SELECTED PASSAGE:
————————

WASHINGTON, April 9: The United States Immigration and Naturalization Service (INS) has begun implementing rule changes governing an alien’s ability to undertake a course of study and proposing significant changes to the rules applying to the period of time visitors are permitted to remain in the US.
Instead of six-month visit visas routinely given before Sept 11, visitors will be allowed to stay here only for one month or will have to convince the visa-issuing authorities that their visit necessitates a longer stay.
Foreign nationals who wish to study here will have to obtain student visas before starting classes unlike the previous practice when they could enrol in schools and universities while holding tourist or business visas and then apply for a change to student status.
The change, it is claimed, ensures that those aliens seeking to remain in the United States in student status will have received the appropriate security checks before beginning a course of study.

————————

DATASET SECTION:
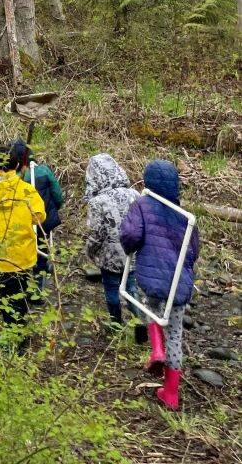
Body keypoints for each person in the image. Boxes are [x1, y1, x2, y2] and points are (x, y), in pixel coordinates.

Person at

————————

EXERCISES TO COMPLETE:
a) In the article on the INS rule changes, for how long will visitors be allowed to stay unless they convince the visa-issuing authorities that a longer stay is needed?
b) Extend the article on the INS rule changes with the next paragraph after its final sentence.
The lines on this page come from a separate source and have no connection to the article on the INS rule changes.

RESULTS FOR THE EXERCISE:
a) One month.

b)
Foreigners ordered to be deported must surrender to authorities 30 days after the deportation order. Aliens disregarding this will be prohibited from acquiring future immigration benefits. Many Pakistanis were ordered to de deported after 1985, and some may still be missing. Following Sept 11, about 300 Pakistani citizens were rounded up, and of these all but 30 or 40 have either been deported or have left voluntarily.
The changes, reported previously in Dawn, were formally announced by the INS on Monday. These are the most far-reaching made in visa rules in decades, and they do not need Congressional approval for implementation.